The word Maya can mean “to measure”. When we measure anything we focus on one dimension of it’s presence. I am 6ft tall, but that description alone is insufficient.
When we look out at the world, we do so through a grid – the grid consists of numbers or words that are measurements, or descriptions of patterns in the world. This makes communication possible, rather than trying to somehow communicate the ineffable to another person. Our descriptions also reduce the world to a few communicable dimensions, and we tend to then believe those dimensions are what is there.
The patterns in the world reduced to single dimensions are flat and often uninteresting, so we look toward novel experiences that may happen in the future to give life richness and meaning. When we get to the future, we will look at the new patterns through the same grid, reducing them almost immediately to a few simple dimensions. We despair and then hope that a utopian future might await in another life, another more beautiful place. If we could get there, we’d take ourselves along and the same problem would persist.

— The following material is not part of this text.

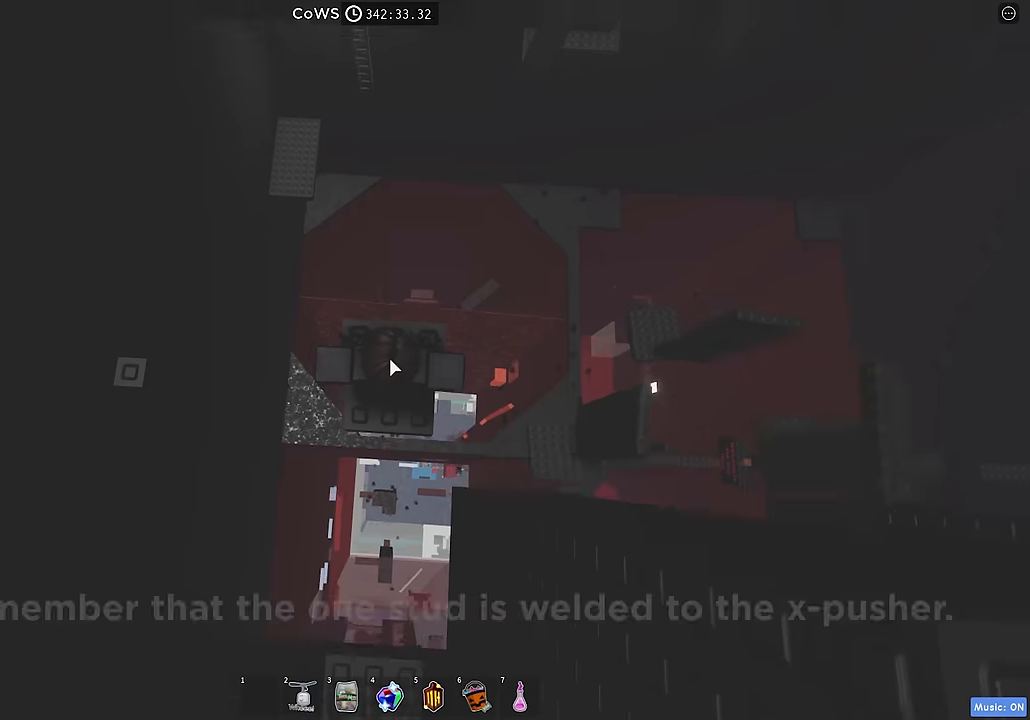
{"keys": ["w"], "events": [[167, "shift", "down"], [267, "shift", "up"]]}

The cure is first noticing that we do this – we see the world as if through a bug screen, and this obviously obscures the richness of the reality we are in.

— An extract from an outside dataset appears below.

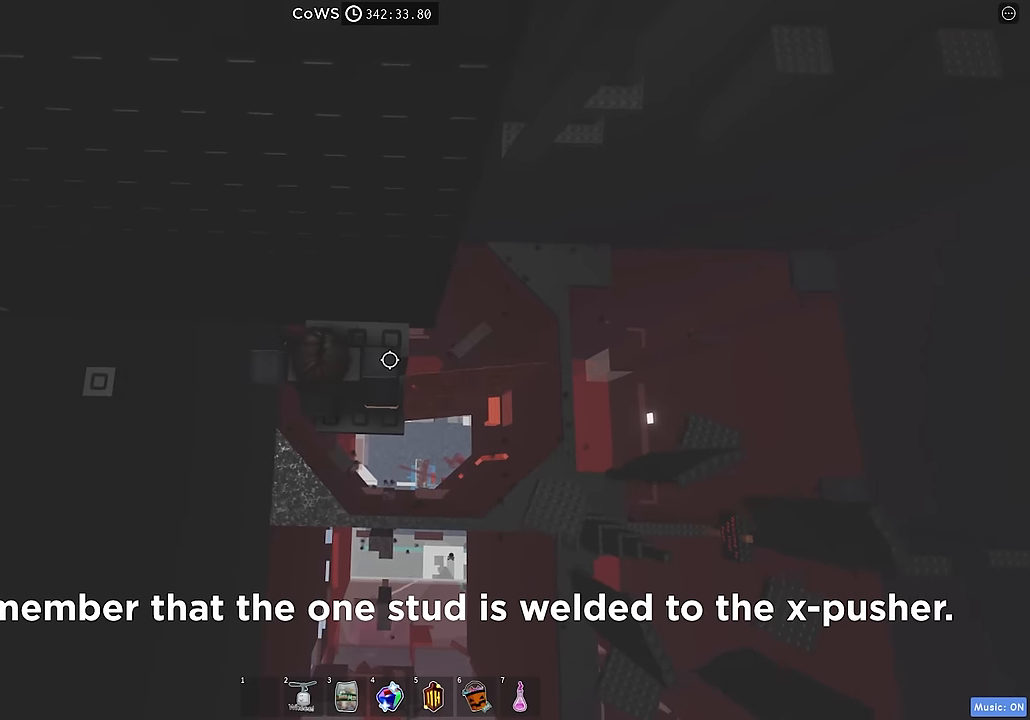
{"keys": ["a"], "events": [[83, "a", "down"], [167, "w", "up"], [250, "space", "down"], [317, "space", "up"]]}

The second thing to do is to let the real world seep through the screen of measurement until we, for some moments at a time, inhabit the real world.
This process takes some repetition, patience, and a recognition that nothing very interesting is to be expected – only a gradual vibrancy taking the place of the mundane. It is possible to eventually be able to use the screen of measurement when it is helpful, and appreciate a world of richness without insisting there must be something better in a proposed future.